What does your credit score mean?
Your credit score is a three-digit number between 300 to 850 that estimates how likely you are to pay your bills and repay borrowed money. Your credit score is developed based on mathematical formulas and past actions. While a credit score of 675 or higher usually indicates that you’re a good credit risk, a low credit score will not stop you from being approved for credit. If your score is not in the ideal range, you may be approved for credit, but will be required to pay higher interest or put down a deposit.

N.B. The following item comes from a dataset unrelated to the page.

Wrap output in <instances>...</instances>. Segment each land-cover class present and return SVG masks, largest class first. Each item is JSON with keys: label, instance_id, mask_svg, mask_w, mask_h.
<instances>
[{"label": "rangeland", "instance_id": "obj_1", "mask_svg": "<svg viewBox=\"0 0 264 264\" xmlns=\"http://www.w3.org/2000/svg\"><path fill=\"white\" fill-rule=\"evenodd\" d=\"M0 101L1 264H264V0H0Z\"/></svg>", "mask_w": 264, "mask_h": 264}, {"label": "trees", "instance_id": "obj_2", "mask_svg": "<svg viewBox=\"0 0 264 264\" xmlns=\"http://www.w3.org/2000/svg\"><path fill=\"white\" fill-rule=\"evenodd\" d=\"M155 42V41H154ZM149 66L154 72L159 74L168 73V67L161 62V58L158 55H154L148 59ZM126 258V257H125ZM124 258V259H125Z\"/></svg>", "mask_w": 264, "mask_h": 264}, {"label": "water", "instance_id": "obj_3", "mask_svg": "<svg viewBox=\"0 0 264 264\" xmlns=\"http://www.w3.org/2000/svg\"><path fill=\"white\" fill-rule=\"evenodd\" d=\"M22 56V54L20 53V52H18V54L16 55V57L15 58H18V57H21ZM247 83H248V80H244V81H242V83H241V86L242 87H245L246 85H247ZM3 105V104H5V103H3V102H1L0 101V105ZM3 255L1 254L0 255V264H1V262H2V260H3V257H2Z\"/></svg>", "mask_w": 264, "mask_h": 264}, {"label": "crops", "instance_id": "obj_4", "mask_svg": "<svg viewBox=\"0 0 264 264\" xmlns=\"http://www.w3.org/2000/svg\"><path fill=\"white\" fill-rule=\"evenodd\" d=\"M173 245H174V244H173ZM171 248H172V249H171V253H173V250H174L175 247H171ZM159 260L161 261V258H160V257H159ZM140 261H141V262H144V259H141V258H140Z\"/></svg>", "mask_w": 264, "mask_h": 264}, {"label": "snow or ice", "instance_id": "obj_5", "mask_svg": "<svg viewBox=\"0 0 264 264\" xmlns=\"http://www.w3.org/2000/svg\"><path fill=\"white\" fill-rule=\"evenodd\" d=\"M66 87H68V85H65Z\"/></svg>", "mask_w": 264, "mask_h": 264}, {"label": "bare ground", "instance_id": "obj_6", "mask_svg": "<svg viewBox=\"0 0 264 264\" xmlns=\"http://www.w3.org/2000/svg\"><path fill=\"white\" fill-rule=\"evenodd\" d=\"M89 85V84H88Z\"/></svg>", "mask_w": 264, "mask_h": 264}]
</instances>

Several factors affect your credit score. The two most important factors are paying your bills on time and limiting how much you owe (compared to how much your creditor is willing to loan you). Credit scores reward people who pay their bills on time, and a misstep here can be extremely costly. A late payment of 30 days or more past due can affect your credit score for years. Credit utilization is also very important, and it’s best to avoid using more than 30% of your credit limits.
Other factors that go into your credit score are credit age, credit mix, and how recently you’ve applied for more credit. You can be rewarded for having long-standing accounts and a variety of credits, but you can be penalized for having more frequent inquiries. Your credit score is important to securing new lines of credit, but it is not the only factor that credit lenders look at. Don’t be discouraged if you have a subprime credit score.
Fortunately, there are ways to help raise your score. If your debt is too high to manage, or you’re near your credit limits, consider enrolling in a debt management program to pay down your debts efficiently. Most debt programs reflect favorably on a credit score because they reduce interest rates and therefore more of your monthly payment goes towards paying down the principal balance. Once your current debts are in control, paying off defaulted bills and opening new lines of credit can help you slowly improve your score for the future.